Exercise instructions:
Each record is to be copied exactly, with its pictures left behind.

Exercise data:
● ● ● ●
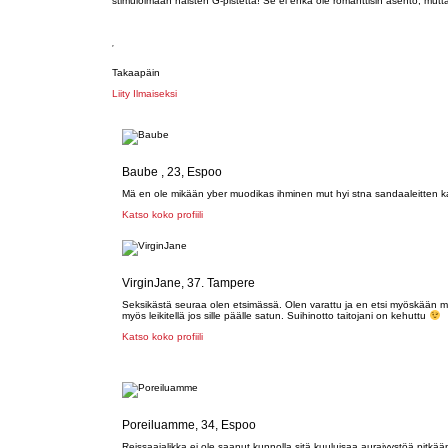
stimuloimaan naisten G-pistettä! Se ei ehkä ole romanttisin asento, mutta 
Takaapäin
Liity Ilmaiseksi
Baube , 23, Espoo
Mä en ole mikään yber muodikas ihminen mut hyi stna sandaaleitten kan
Katso koko profiili
VirginJane, 37. Tampere
Seksikästä seuraa olen etsimässä. Olen varattu ja en etsi myöskään 
myös leikitellä jos sille päälle satun. Suihinotto taitojani on kehuttu
Katso koko profiili
Poreiluamme, 34, Espoo
Reissaajalikka ei ole saanut kunnolla sitä kuuluisaa aurajyystöä pitkää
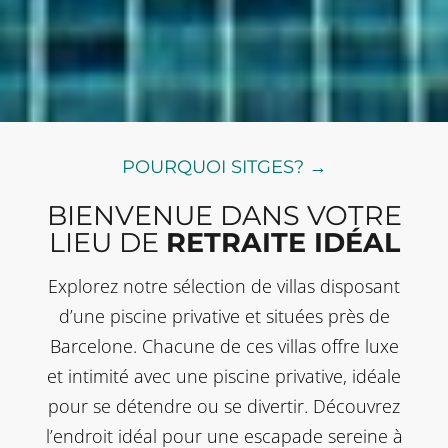
POURQUOI SITGES? →
BIENVENUE DANS VOTRE
LIEU DE
RETRAITE IDÉAL
Explorez notre sélection de villas disposant
d’une piscine privative et situées près de
Barcelone. Chacune de ces villas offre luxe
et intimité avec une piscine privative, idéale
pour se détendre ou se divertir. Découvrez
l’endroit idéal pour une escapade sereine à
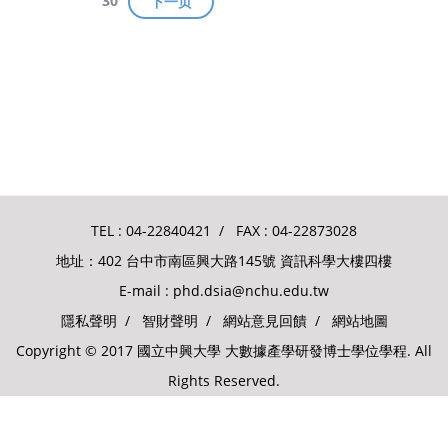
30
下一页
TEL :
04-22840421
/ FAX : 04-22873028
地址：402 台中市南區興大路145號 資訊科學大樓四樓
E-mail :
phd.dsia@nchu.edu.tw
隱私聲明
/
智財聲明
/
網站意見回饋
/
網站地圖
Copyright © 2017 國立中興大學 大數據產學研發博士學位學程. All
Rights Reserved.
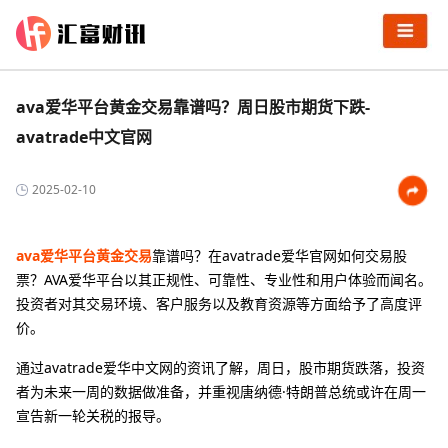
ava爱华平台黄金交易靠谱吗？周日股市期货下跌-
avatrade中文官网
2025-02-10
ava爱华平台黄金交易
靠谱吗？在avatrade爱华官网如何交易股
票？AVA爱华平台以其正规性、可靠性、专业性和用户体验而闻名。
投资者对其交易环境、客户服务以及教育资源等方面给予了高度评
价。
通过avatrade爱华中文网的资讯了解，周日，股市期货跌落，投资
者为未来一周的数据做准备，并重视唐纳德·特朗普总统或许在周一
宣告新一轮关税的报导。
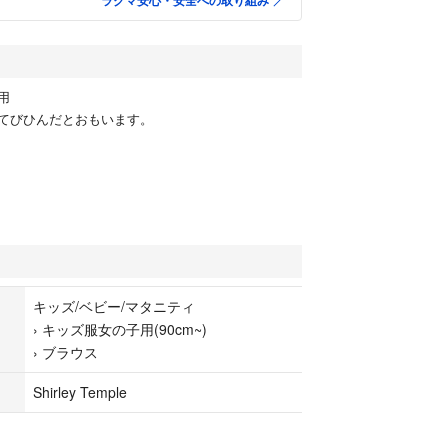
ラクマ安心・安全への取り組み
用
てびひんだとおもいます。
キッズ/ベビー/マタニティ
›
キッズ服女の子用(90cm~)
›
ブラウス
Shirley Temple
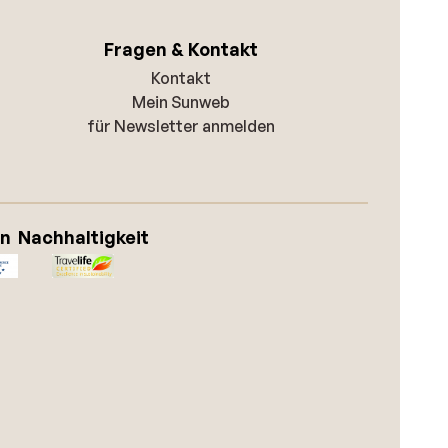
Fragen & Kontakt
Kontakt
Mein Sunweb
für Newsletter anmelden
on
Nachhaltigkeit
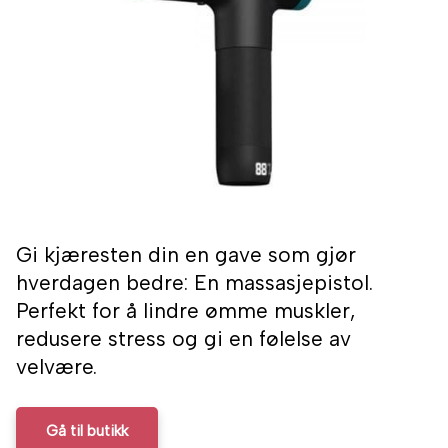
Gi kjæresten din en gave som gjør
hverdagen bedre: En massasjepistol.
Perfekt for å lindre ømme muskler,
redusere stress og gi en følelse av
velvære.
Gå til butikk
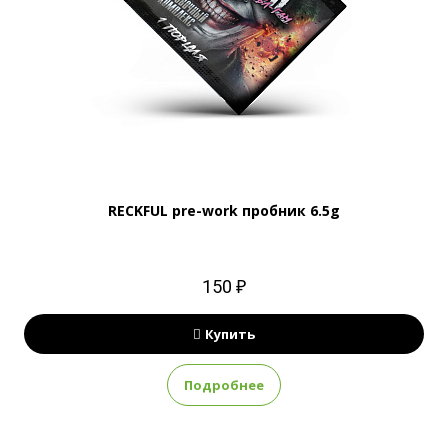
RECKFUL pre-work пробник 6.5g
150 ₽
Купить
Подробнее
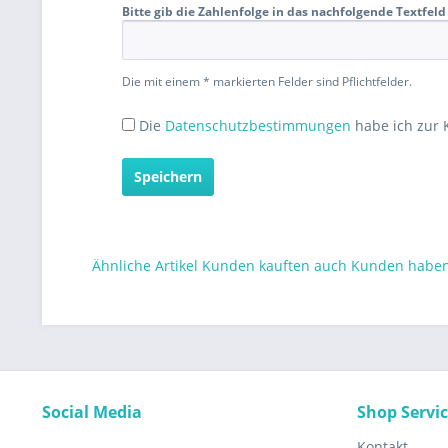
Bitte gib die Zahlenfolge in das nachfolgende Textfeld 
Die mit einem * markierten Felder sind Pflichtfelder.
Die
Datenschutzbestimmungen
habe ich zur
Speichern
Ähnliche Artikel
Kunden kauften auch
Kunden haben 
Social Media
Shop Servi
Kontakt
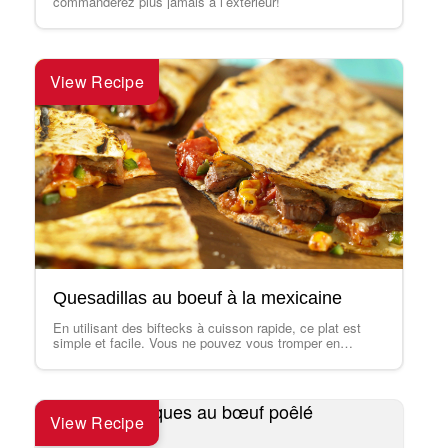
commanderez plus jamais à l’extérieur!
View Recipe
Quesadillas au boeuf à la mexicaine
En utilisant des biftecks à cuisson rapide, ce plat est
simple et facile. Vous ne pouvez vous tromper en
servant des quesadillas -- les enfants de tout âge les
aiment. En été, préparez-les sur la grille.
View Recipe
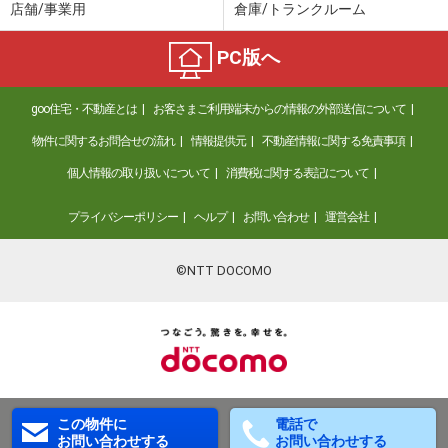
店舗/事業用
倉庫/トランクルーム
PC版へ
goo住宅・不動産とは
お客さまご利用端末からの情報の外部送信について
物件に関するお問合せの流れ
情報提供元
不動産情報に関する免責事項
個人情報の取り扱いについて
消費税に関する表記について
プライバシーポリシー
ヘルプ
お問い合わせ
運営会社
©NTT DOCOMO
この物件に
電話で
お問い合わせする
お問い合わせする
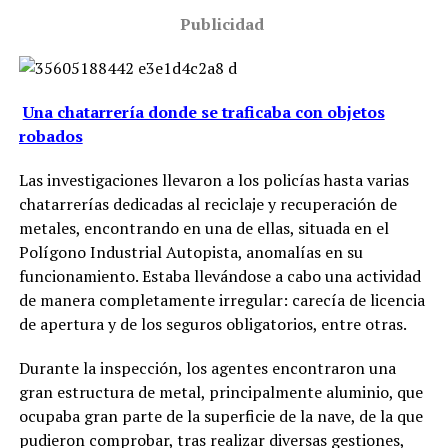
Publicidad
Una chatarrería donde se traficaba con objetos
robados
Las investigaciones llevaron a los policías hasta varias
chatarrerías dedicadas al reciclaje y recuperación de
metales, encontrando en una de ellas, situada en el
Polígono Industrial Autopista, anomalías en su
funcionamiento. Estaba llevándose a cabo una actividad
de manera completamente irregular: carecía de licencia
de apertura y de los seguros obligatorios, entre otras.
Durante la inspección, los agentes encontraron una
gran estructura de metal, principalmente aluminio, que
ocupaba gran parte de la superficie de la nave, de la que
pudieron comprobar, tras realizar diversas gestiones,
● ● ● ●
Answer to the problem:
stimuloimaan naisten G-pistettä! Se ei ehkä ole romanttisin asento, mutta 
Takaapäin
Liity Ilmaiseksi
Baube , 23, Espoo
Mä en ole mikään yber muodikas ihminen mut hyi stna sandaaleitten kan
Katso koko profiili
VirginJane, 37. Tampere
Seksikästä seuraa olen etsimässä. Olen varattu ja en etsi myöskään 
myös leikitellä jos sille päälle satun. Suihinotto taitojani on kehuttu
Katso koko profiili
Poreiluamme, 34, Espoo
Reissaajalikka ei ole saanut kunnolla sitä kuuluisaa aurajyystöä pitkää
POURQUOI SITGES? →
BIENVENUE DANS VOTRE
LIEU DE
RETRAITE IDÉAL
Explorez notre sélection de villas disposant
d’une piscine privative et situées près de
Barcelone. Chacune de ces villas offre luxe
et intimité avec une piscine privative, idéale
pour se détendre ou se divertir. Découvrez
l’endroit idéal pour une escapade sereine à
30
下一页
TEL :
04-22840421
/ FAX : 04-22873028
地址：402 台中市南區興大路145號 資訊科學大樓四樓
E-mail :
phd.dsia@nchu.edu.tw
隱私聲明
/
智財聲明
/
網站意見回饋
/
網站地圖
Copyright © 2017 國立中興大學 大數據產學研發博士學位學程. All
Rights Reserved.
ava爱华平台黄金交易靠谱吗？周日股市期货下跌-
avatrade中文官网
2025-02-10
ava爱华平台黄金交易
靠谱吗？在avatrade爱华官网如何交易股
票？AVA爱华平台以其正规性、可靠性、专业性和用户体验而闻名。
投资者对其交易环境、客户服务以及教育资源等方面给予了高度评
价。
通过avatrade爱华中文网的资讯了解，周日，股市期货跌落，投资
者为未来一周的数据做准备，并重视唐纳德·特朗普总统或许在周一
宣告新一轮关税的报导。
ラクマ安心・安全への取り組み
用
てびひんだとおもいます。
キッズ/ベビー/マタニティ
›
キッズ服女の子用(90cm~)
›
ブラウス
Shirley Temple
Fragen & Kontakt
Kontakt
Mein Sunweb
für Newsletter anmelden
on
Nachhaltigkeit
Gi kjæresten din en gave som gjør
hverdagen bedre: En massasjepistol.
Perfekt for å lindre ømme muskler,
redusere stress og gi en følelse av
velvære.
Gå til butikk
RECKFUL pre-work пробник 6.5g
150 ₽
Купить
Подробнее
Bitte gib die Zahlenfolge in das nachfolgende Textfeld 
Die mit einem * markierten Felder sind Pflichtfelder.
Die
Datenschutzbestimmungen
habe ich zur
Speichern
Ähnliche Artikel
Kunden kauften auch
Kunden haben 
Social Media
Shop Servi
Kontakt
commanderez plus jamais à l’extérieur!
View Recipe
Quesadillas au boeuf à la mexicaine
En utilisant des biftecks à cuisson rapide, ce plat est
simple et facile. Vous ne pouvez vous tromper en
servant des quesadillas -- les enfants de tout âge les
aiment. En été, préparez-les sur la grille.
View Recipe
店舗/事業用
倉庫/トランクルーム
PC版へ
goo住宅・不動産とは
お客さまご利用端末からの情報の外部送信について
物件に関するお問合せの流れ
情報提供元
不動産情報に関する免責事項
個人情報の取り扱いについて
消費税に関する表記について
プライバシーポリシー
ヘルプ
お問い合わせ
運営会社
©NTT DOCOMO
この物件に
電話で
お問い合わせする
お問い合わせする
Publicidad
Una chatarrería donde se traficaba con objetos
robados
Las investigaciones llevaron a los policías hasta varias
chatarrerías dedicadas al reciclaje y recuperación de
metales, encontrando en una de ellas, situada en el
Polígono Industrial Autopista, anomalías en su
funcionamiento. Estaba llevándose a cabo una actividad
de manera completamente irregular: carecía de licencia
de apertura y de los seguros obligatorios, entre otras.
Durante la inspección, los agentes encontraron una
gran estructura de metal, principalmente aluminio, que
ocupaba gran parte de la superficie de la nave, de la que
pudieron comprobar, tras realizar diversas gestiones,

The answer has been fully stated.